His first carry was the only one that had people on social media comparing him to Marshawn Lynch, but Brown kept looking like an NFL running back, as he racked up 202 rushing yards on 16 carries, finding the end zone twice in the Nittany Lions’ 53-39 win.

The Meadville, Pa., native’s second rushing touchdown was a lot easier. It was the first play of Penn State’s third drive of the second quarter, and Brown took the handoff from Sean Clifford, made one jump cut to the right, and saw nothing but green grass in front of him.

“You could’ve fit dang near the whole blimp through that thing,” Brown said.

But even though Brown set a Penn State record for rushing yards in a bowl game, he was happiest on the sidelines, cheering his teammates.

“I feel like a proud mother,” Brown said. “I play through them. Just to be able to play with these guys, I wouldn’t trade it for the world.”

All season, people criticized coach James Franklin’s four-man rotation at running back, and while there were inconsistent performances and other bumps and bruises along the way, they kept their heads up the entire time.
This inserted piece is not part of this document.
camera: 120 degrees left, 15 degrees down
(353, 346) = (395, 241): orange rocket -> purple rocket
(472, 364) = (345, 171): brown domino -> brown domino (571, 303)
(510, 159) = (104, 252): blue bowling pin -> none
And that’s why they all contributed to the win over Memphis.

“At the end of the day, you can’t really pout about how many touches you get, because you gotta make plays when your number is called,” freshman Noah Cain said. “If you do that, everything else will take care of itself.”

On top of Brown’s day, Cain finished with 92 yards and two touchdowns, sophomore Ricky Slade broke off a handful of big runs, and Devyn Ford found the end zone for the third time in his freshman season.
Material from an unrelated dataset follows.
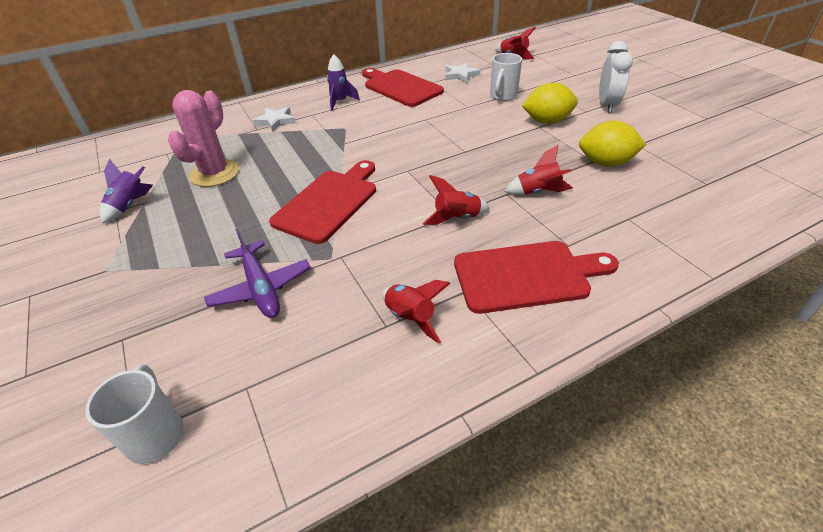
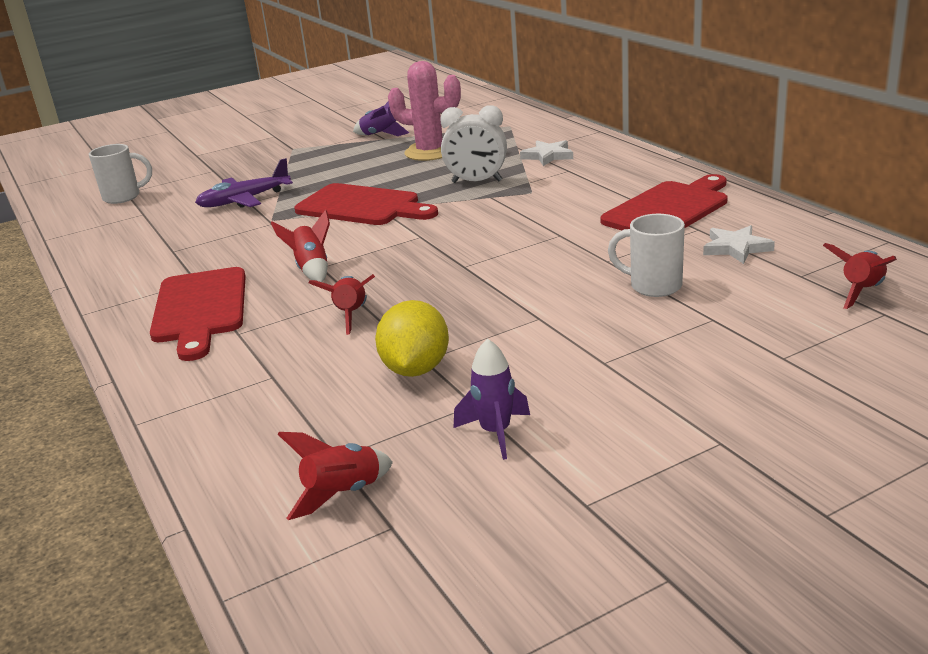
camera: 90 degrees right, 15 degrees down
(340, 102) = (608, 179): purple rocket -> purple rocket (495, 433)
(410, 318) = (175, 259): red rocket -> red rocket (342, 494)
(547, 121) = (558, 324): yellow lemon -> none
(607, 105) = (633, 385): white clock -> white clock (476, 181)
“Our room could’ve went sideways quick,” Cain said. “But everybody stayed positive, even when things might not have went somebody’s way.”

The Nittany Lions finished with 396 yards on the ground against Memphis. It was only the second time all season they rushed for more than 300 yards. They racked up 331 yards in the season opener against Idaho, an FCS team.
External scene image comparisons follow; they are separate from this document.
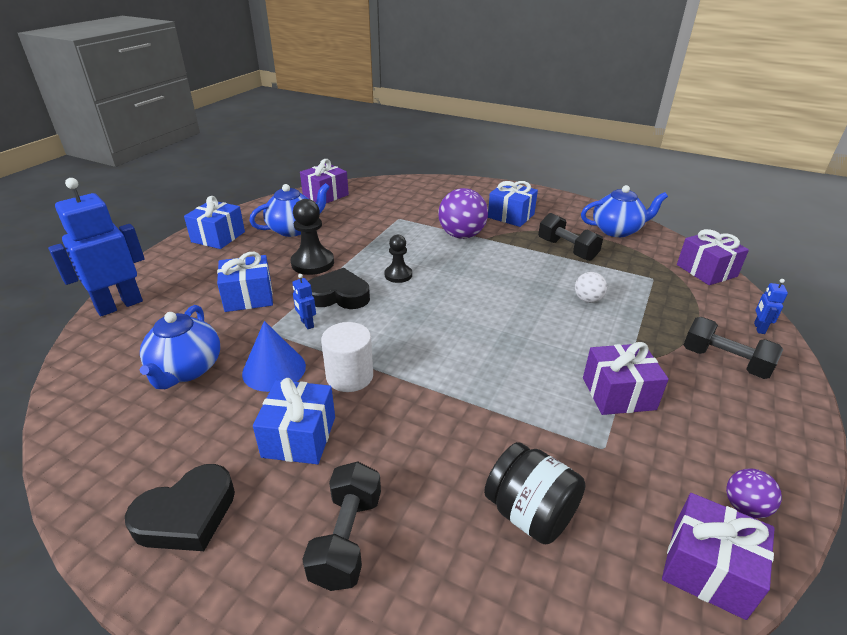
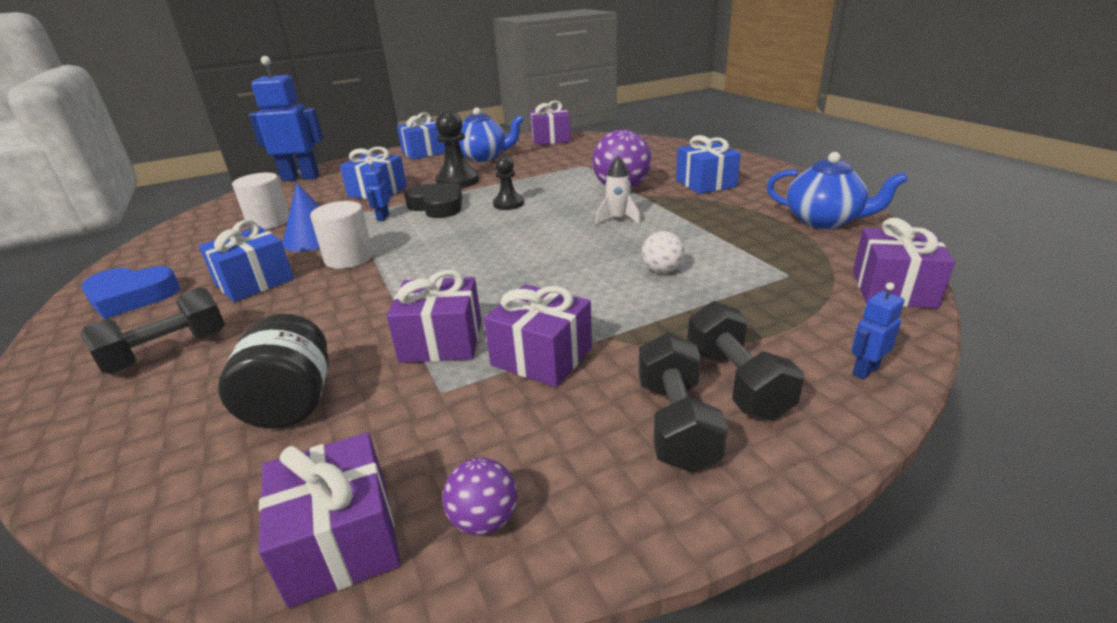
camera: 40 degrees right, 5 degrees down
(186, 370) = (269, 222): blue teapot -> white cylinder
(187, 515) = (131, 297): black heart -> blue heart
(500, 265) = (618, 219): none -> white rocket
(545, 413) = (441, 341): none -> purple gift
(567, 249) = (720, 223): black dumbbell -> black dumbbell (676, 423)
“We were playing bully ball,” Slade said. “We knew we were bigger than them on offense, so we just used that to our advantage.”

Saturday’s performance was special for Penn State’s backs. Brown finished with the second-most rushing yards in a New Year’s 6 bowl, 28 yards shy of Ezekiel Elliott’s 230-yard performance in the 2015 Sugar Bowl, while Cain set a team record for rushing touchdowns in a season by a freshman.

“That was what we planned on doing the whole year,” Brown said. “A lot of people doubted us, told us that it was going to be one [guy], we were going to break apart, or someone was going to leave. But we’re a tight-knit group. We leave the egos. One of us eats, we all eat. We showed that today.”

Each of them will be back next season -- none of them has plans to transfer.

It’s nothing like in recent years, when Saquon Barkley and Miles Sanders were dominant lead backs. The Saquon and Sanders Era is over, and the LawnBoyz Era is well underway.

“I feel more confident in those guys than I do almost in myself,” Brown said. “That’s just how close we are. I’m not afraid to tap my helmet" to come out. "There’s no drop off for the LawnBoyz.”